> _REQUIRED TASKS_:
- a) In the passage about the theater opening, swap "gallery" for "balcony" and give the part starting with "It was a brilliant" and going on through "wraps and jewels.".
- b) In the passage about the theater opening, how far did the line of vehicles extend for a great part of the time?
- c) Carry on the passage about the theater opening from its last sentence.

It was a brilliant opening, for the house
was crowded from orchestra rail to the topmost row of the gallery, and
those who accepted the higher-priced seats well represented that prosperous
element of the community that is able on each occasions to add no little
to the picturesque effect of the ensemble by a handsome display of rich
fabrics, laces, wraps and jewels.
The quality of the audience was indicated
by the constant stream of carriages that discharged their daintily beflounced
and beribboned freight through the richly ornamented and inviting entrance
to the theater, for half an hour or more previous to the rise of the curtain,
the constantly moving line of vehicles extending for a great part of the
time from the point of the theater to Boylston and beyond.

> _Chart understanding data_:
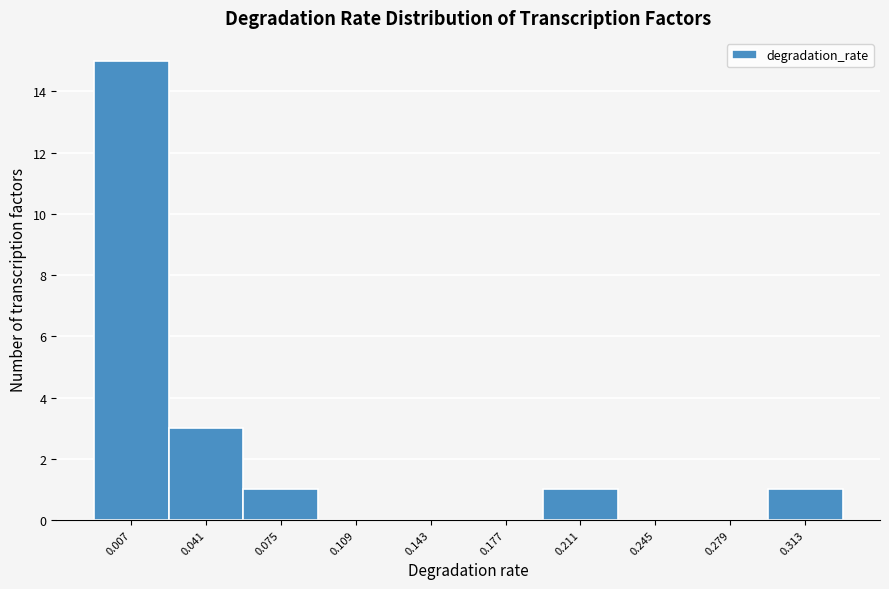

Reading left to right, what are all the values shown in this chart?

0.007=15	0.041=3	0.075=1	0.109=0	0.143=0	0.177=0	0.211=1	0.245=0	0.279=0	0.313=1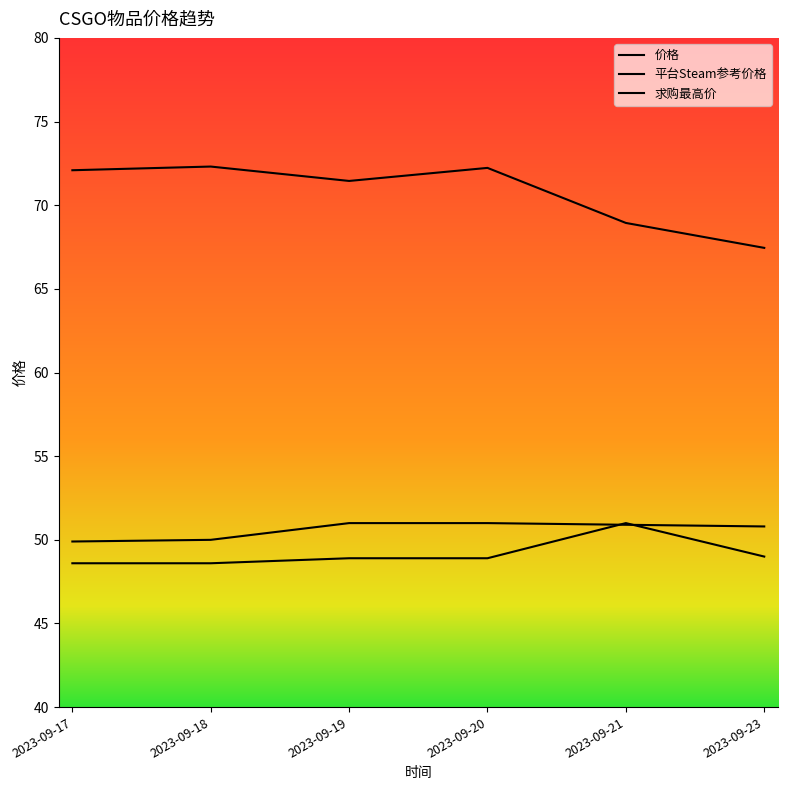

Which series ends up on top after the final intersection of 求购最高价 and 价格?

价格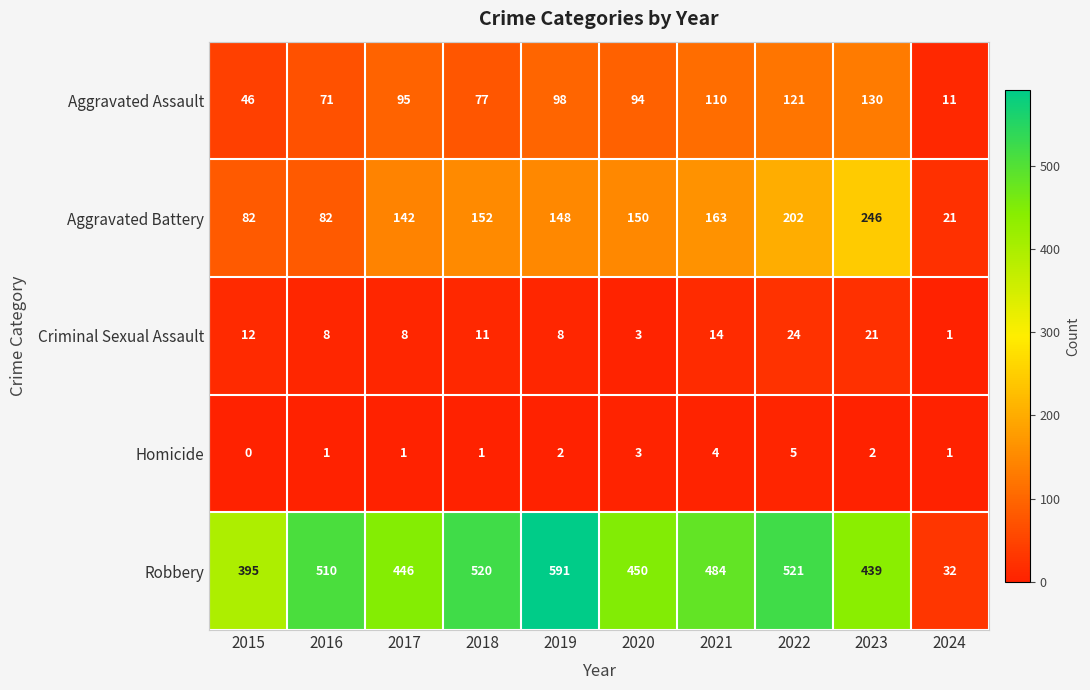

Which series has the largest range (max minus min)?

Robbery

> _RESPONSES PER TASK_:
- a)
It was a brilliant opening, for the house
was crowded from orchestra rail to the topmost row of the balcony, and
those who accepted the higher-priced seats well represented that prosperous
element of the community that is able on each occasions to add no little
to the picturesque effect of the ensemble by a handsome display of rich
fabrics, laces, wraps and jewels.

- b) From the point of the theater to Boylston and beyond.

- c)
It was an audience the composition of which
was most promising for the future of the magnificent theater, for it was
not composed, to any overwhelming degree, of any specific class, but it
was an exceedingly interesting composite of the various social strata,
from the famous Mrs. John L. Gardner to the industrious mechanic or shop
girl, the intermediate gradation containing bankers, rich merchants, real
estate operators, professional men who live in Easy street, to use an expressive
if not elegant phrase, and the large body of middle class storekeepers
and high salaried wage earners in a multitude of lines of human endeavor.
As a whole, the gathering was a notably
dressy one, even the sea of humanity in the balconies presented an unwontedly
gay appearance in that respect.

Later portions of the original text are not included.